Plummer v. Knight

Decision Date08 May 1911
Citation137 S.W. 1019,156 Mo.App. 321
PartiesL. M. PLUMMER, Appellant, v. LIDA L. KNIGHT et al., Respondents
CourtMissouri Court of Appeals

[Copyrighted Material Omitted]

Motion for Rehearing Overruled June 3, 1911.

Appeal from Jasper Circuit Court.--Hon. David E. Blair, Judge.

AFFIRMED.

STATEMENT.--This suit was commenced in February, 1910 in the circuit court of Jasper county, Missouri, for the purpose of foreclosing a deed of trust made by John W. Knight and wife on the 18th day of October, 1902, conveying 357 acres of land in Jasper county to H. W. Blair as trustee, for the purpose of securing a promissory note for $ 7500 payable to J. P. Newell. Newell sold this note and coupons to A. A. Plummer of Franklin Pennsylvania, who afterwards died leaving a will of which the plaintiff in this suit became the executor. A. G. Newell and J. P. Newell comprised a partnership in business at Carthage Missouri, and were engaged, through the activities of J. P Newell in loaning money on real estate and selling the notes thus secured to persons in the East, and A. A. Plummer was one of their customers. The Newell firm were also financial agents for Plummer, looking after his loans and collection his interest on notes as they became due in Jasper county, and had in charge first and last a large number of his notes aggregating perhaps $ 100,000.

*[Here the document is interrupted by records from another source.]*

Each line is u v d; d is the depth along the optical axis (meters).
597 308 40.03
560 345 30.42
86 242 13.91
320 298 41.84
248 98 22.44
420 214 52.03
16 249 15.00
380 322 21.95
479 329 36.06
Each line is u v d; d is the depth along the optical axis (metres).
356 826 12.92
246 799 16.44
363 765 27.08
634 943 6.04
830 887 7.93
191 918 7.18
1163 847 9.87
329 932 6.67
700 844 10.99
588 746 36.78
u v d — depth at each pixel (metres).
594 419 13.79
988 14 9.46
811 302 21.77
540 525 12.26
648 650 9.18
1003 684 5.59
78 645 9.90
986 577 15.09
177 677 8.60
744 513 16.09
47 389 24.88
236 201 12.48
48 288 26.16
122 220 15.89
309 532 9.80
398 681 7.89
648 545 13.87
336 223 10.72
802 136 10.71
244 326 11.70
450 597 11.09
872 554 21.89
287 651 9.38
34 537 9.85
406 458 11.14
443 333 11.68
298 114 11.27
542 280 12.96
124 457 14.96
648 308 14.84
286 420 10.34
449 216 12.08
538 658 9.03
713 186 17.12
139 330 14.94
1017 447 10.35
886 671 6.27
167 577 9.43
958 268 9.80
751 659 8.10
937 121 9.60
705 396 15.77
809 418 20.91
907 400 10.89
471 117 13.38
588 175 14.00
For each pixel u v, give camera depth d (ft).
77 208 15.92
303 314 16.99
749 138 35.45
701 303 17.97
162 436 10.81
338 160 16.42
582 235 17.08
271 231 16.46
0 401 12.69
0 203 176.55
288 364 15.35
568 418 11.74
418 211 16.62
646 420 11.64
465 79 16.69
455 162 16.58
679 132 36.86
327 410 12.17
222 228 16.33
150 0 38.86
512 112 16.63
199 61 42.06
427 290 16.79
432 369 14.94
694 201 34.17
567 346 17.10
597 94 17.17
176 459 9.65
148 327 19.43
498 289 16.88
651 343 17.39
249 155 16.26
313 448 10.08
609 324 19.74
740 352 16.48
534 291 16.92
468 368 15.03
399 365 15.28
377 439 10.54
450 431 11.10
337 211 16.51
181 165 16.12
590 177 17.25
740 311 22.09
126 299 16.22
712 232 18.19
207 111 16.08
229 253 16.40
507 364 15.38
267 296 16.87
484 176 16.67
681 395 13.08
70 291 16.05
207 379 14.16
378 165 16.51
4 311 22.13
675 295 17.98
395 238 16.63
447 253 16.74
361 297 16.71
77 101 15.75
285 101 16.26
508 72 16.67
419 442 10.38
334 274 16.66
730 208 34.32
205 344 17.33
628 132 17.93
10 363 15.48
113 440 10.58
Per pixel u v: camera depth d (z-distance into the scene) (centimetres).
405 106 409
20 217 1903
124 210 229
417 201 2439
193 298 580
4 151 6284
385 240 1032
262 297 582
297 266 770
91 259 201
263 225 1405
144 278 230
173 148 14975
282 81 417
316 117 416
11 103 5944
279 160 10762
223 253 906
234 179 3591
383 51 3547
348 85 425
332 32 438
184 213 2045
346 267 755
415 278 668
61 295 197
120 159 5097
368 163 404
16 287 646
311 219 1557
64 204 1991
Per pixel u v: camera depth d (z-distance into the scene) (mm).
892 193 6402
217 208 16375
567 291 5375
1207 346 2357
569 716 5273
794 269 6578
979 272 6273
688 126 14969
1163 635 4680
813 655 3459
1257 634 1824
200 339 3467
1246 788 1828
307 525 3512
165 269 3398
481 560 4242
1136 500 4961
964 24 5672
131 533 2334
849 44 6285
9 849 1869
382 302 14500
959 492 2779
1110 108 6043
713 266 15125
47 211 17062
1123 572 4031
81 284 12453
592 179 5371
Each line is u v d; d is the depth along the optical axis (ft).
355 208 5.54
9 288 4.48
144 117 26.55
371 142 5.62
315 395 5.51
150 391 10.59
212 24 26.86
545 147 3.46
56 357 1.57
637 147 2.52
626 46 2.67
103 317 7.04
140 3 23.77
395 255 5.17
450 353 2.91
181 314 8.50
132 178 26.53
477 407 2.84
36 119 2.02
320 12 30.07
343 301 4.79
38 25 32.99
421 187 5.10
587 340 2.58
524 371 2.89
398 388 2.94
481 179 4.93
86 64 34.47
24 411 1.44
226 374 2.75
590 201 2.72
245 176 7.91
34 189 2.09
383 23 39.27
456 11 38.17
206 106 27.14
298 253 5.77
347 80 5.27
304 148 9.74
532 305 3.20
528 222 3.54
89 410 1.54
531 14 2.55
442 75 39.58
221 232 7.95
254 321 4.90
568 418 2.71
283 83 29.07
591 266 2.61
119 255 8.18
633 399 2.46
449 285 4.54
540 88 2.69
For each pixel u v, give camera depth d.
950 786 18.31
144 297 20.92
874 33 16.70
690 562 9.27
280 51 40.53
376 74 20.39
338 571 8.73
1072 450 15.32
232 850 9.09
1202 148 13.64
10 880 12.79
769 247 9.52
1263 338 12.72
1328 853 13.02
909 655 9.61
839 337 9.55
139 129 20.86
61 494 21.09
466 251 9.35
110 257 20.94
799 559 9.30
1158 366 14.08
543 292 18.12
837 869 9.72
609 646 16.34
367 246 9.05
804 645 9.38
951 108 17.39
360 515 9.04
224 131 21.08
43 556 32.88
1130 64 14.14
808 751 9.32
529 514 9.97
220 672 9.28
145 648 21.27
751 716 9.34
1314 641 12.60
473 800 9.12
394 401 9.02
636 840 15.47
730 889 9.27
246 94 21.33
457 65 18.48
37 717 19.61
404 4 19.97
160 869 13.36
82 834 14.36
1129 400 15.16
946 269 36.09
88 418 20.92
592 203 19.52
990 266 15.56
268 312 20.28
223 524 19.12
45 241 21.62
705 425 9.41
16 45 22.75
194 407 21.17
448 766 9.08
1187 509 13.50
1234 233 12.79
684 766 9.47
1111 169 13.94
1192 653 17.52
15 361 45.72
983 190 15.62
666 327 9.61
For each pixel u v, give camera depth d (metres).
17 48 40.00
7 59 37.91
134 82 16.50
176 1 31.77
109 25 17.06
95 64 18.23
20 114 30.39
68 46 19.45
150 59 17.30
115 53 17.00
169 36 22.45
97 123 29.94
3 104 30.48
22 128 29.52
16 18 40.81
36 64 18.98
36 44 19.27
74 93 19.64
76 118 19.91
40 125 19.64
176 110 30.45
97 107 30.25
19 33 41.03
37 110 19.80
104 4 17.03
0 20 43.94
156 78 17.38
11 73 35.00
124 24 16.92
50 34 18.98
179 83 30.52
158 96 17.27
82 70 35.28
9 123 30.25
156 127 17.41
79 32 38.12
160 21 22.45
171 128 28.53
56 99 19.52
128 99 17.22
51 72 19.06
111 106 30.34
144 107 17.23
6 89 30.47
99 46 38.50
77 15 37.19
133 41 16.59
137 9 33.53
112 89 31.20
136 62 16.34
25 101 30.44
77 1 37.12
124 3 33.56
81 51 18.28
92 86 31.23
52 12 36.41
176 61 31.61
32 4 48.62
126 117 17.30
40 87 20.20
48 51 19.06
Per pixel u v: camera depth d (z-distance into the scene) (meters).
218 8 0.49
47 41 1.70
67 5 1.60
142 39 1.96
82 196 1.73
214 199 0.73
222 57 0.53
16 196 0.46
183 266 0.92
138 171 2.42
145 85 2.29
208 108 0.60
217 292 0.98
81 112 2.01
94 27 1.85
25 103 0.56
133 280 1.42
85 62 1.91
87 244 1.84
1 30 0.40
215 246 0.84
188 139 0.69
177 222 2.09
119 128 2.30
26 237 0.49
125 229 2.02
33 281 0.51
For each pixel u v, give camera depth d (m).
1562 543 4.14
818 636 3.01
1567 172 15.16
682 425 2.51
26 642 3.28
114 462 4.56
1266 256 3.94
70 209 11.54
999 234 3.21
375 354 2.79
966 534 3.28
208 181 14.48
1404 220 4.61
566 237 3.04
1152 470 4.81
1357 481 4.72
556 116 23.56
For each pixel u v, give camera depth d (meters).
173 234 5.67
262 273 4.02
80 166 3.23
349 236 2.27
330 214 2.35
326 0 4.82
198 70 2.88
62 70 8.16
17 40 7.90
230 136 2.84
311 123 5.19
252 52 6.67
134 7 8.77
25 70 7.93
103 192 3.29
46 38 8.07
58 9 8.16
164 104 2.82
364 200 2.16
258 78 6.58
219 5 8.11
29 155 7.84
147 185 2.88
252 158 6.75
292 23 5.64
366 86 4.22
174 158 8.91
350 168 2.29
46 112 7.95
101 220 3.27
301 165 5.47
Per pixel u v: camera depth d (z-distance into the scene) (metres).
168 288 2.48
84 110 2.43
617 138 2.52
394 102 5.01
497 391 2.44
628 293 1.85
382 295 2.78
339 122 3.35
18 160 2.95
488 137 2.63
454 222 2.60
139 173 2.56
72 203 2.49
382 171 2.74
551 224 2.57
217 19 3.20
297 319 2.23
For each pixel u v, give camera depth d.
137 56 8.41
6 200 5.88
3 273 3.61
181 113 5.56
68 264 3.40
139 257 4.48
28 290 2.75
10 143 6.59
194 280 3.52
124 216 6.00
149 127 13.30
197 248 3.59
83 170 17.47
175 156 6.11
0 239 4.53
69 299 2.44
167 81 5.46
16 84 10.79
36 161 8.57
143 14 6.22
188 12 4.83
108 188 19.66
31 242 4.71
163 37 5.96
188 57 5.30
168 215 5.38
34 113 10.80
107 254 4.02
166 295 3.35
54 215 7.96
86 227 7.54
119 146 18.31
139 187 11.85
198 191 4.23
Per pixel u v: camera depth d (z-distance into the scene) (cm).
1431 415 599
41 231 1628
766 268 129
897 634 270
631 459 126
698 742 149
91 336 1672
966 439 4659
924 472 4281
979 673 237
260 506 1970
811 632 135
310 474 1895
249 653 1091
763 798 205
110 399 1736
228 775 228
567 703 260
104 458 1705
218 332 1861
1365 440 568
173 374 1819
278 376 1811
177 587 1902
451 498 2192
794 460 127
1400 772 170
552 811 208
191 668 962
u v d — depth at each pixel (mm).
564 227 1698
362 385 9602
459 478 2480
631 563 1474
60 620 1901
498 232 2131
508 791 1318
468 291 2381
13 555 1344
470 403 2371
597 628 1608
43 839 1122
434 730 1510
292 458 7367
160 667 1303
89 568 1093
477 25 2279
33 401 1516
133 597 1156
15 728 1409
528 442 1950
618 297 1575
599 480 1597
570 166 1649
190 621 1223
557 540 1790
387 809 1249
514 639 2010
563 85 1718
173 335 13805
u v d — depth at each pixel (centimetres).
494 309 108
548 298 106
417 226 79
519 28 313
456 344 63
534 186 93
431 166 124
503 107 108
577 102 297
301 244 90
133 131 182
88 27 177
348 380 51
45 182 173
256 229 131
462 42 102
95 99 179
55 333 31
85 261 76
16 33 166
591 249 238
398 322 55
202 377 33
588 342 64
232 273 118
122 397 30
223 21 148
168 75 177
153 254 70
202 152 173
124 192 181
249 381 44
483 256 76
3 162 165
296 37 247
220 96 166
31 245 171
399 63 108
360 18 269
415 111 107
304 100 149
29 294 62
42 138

The deed of trust securing the note in question was what is commonly called a trust deed and contained the usual power of sale in the trustee in case of default in payment of the note, with a provision that in case of the absence of the trustee the sheriff of Jasper county might act in his place.

The defense in the case was that in 1903 there had been a valid foreclosure of the deed of trust. Judgment was rendered for the defendant from which the plaintiff duly appealed.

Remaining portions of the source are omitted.